The theory of computer science is based around Universal Turing Machines (UTMs), abstract machines able to execute all possible algorithms. Modern digital computers are physical embodiments of UTMs. The nondeterministic polynomial (NP) time complexity class of problems is the most significant in computer science, and a tractable/efficient (i.e. polynomial P) way to solve them would be of great economic and social importance. By definition nondeterministic UTMs (NUTMs) solve NP complete problems in P time. However, NUTMs have previously been believed to be physically impossible to construct. I will describe the physical design of a NUTM based on implementing a Thue string rewriting system in DNA. It uses polymerase chain reactions (PCRs), and site-directed mutagenesis, to execute an exponential number of computational paths in P time - each path represented by a different sequence of DNA. I will show evidence that this design works: computational modelling, and wet molecular biology implementation of Thue rules. The current design has many limitations, e.g. restricted error-correction. However, it opens up the prospect of engineering NUTM based computers able to outperform all standard computers on significant practical problems.
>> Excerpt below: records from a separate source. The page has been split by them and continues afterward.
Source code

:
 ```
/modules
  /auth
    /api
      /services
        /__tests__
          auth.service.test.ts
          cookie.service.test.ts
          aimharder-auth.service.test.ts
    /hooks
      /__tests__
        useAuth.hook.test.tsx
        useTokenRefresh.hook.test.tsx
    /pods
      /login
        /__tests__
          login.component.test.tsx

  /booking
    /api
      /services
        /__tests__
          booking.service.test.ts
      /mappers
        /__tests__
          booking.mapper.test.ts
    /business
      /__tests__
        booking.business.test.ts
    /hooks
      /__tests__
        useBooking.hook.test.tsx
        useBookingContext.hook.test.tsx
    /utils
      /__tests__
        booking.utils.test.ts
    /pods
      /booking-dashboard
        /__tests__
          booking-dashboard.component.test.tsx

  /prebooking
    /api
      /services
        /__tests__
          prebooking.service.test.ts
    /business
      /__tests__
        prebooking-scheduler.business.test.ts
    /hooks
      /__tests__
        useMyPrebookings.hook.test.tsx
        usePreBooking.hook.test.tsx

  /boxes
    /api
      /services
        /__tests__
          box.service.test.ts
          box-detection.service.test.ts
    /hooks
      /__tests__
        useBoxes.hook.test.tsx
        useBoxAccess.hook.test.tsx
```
Ross D. King is Professor of Machine Intelligence at the University of Manchester, UK. His main research interests are in the interface between computer science and biology/chemistry. The research achievement he is most proud of is originating the idea of a "Robot Scientist": using laboratory robotics to physically implement a closed-loop scientific discovery system. His Robot Scientist "Adam" was the first machine to hypothesise and experimentally confirm scientific knowledge. His new robot "Eve" is searching for drugs against neglected tropical diseases. His work on this subject has been published in the top scientific journals, Science and Nature, and has received wide publicity. He is also very interested in NP problems, computational economics, and computational aesthetics.